» Directions: Search the records for the string "Solomon", then copy each line where it appears.

» Material shown:
--- START ---
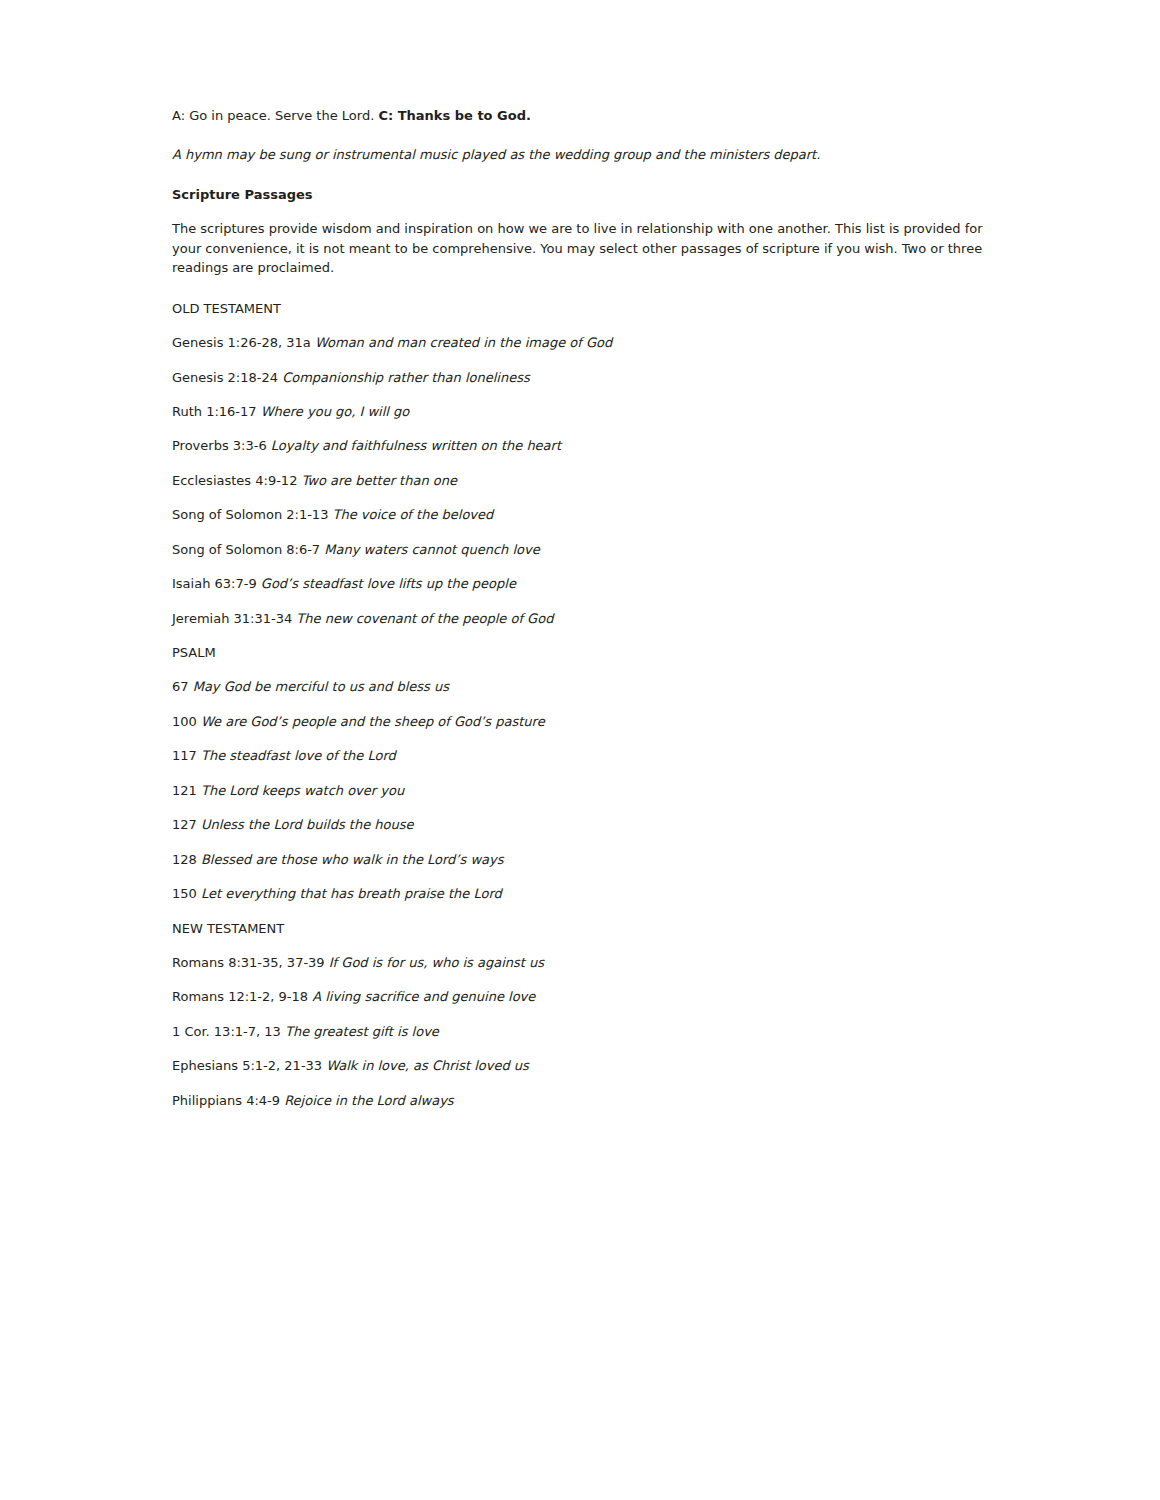A: Go in peace. Serve the Lord. C: Thanks be to God.
A hymn may be sung or instrumental music played as the wedding group and the ministers depart.
Scripture Passages
The scriptures provide wisdom and inspiration on how we are to live in relationship with one another. This list is provided for your convenience, it is not meant to be comprehensive. You may select other passages of scripture if you wish. Two or three readings are proclaimed.
OLD TESTAMENT
Genesis 1:26-28, 31a Woman and man created in the image of God
Genesis 2:18-24 Companionship rather than loneliness
Ruth 1:16-17 Where you go, I will go
Proverbs 3:3-6 Loyalty and faithfulness written on the heart
Ecclesiastes 4:9-12 Two are better than one
Song of Solomon 2:1-13 The voice of the beloved
Song of Solomon 8:6-7 Many waters cannot quench love
Isaiah 63:7-9 God’s steadfast love lifts up the people
Jeremiah 31:31-34 The new covenant of the people of God
PSALM
67 May God be merciful to us and bless us
100 We are God’s people and the sheep of God’s pasture
117 The steadfast love of the Lord
121 The Lord keeps watch over you
127 Unless the Lord builds the house
128 Blessed are those who walk in the Lord’s ways
150 Let everything that has breath praise the Lord
NEW TESTAMENT
Romans 8:31-35, 37-39 If God is for us, who is against us
Romans 12:1-2, 9-18 A living sacrifice and genuine love
1 Cor. 13:1-7, 13 The greatest gift is love
Ephesians 5:1-2, 21-33 Walk in love, as Christ loved us
Philippians 4:4-9 Rejoice in the Lord always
--- END ---
» Your response:
Song of Solomon 2:1-13 The voice of the beloved
Song of Solomon 8:6-7 Many waters cannot quench love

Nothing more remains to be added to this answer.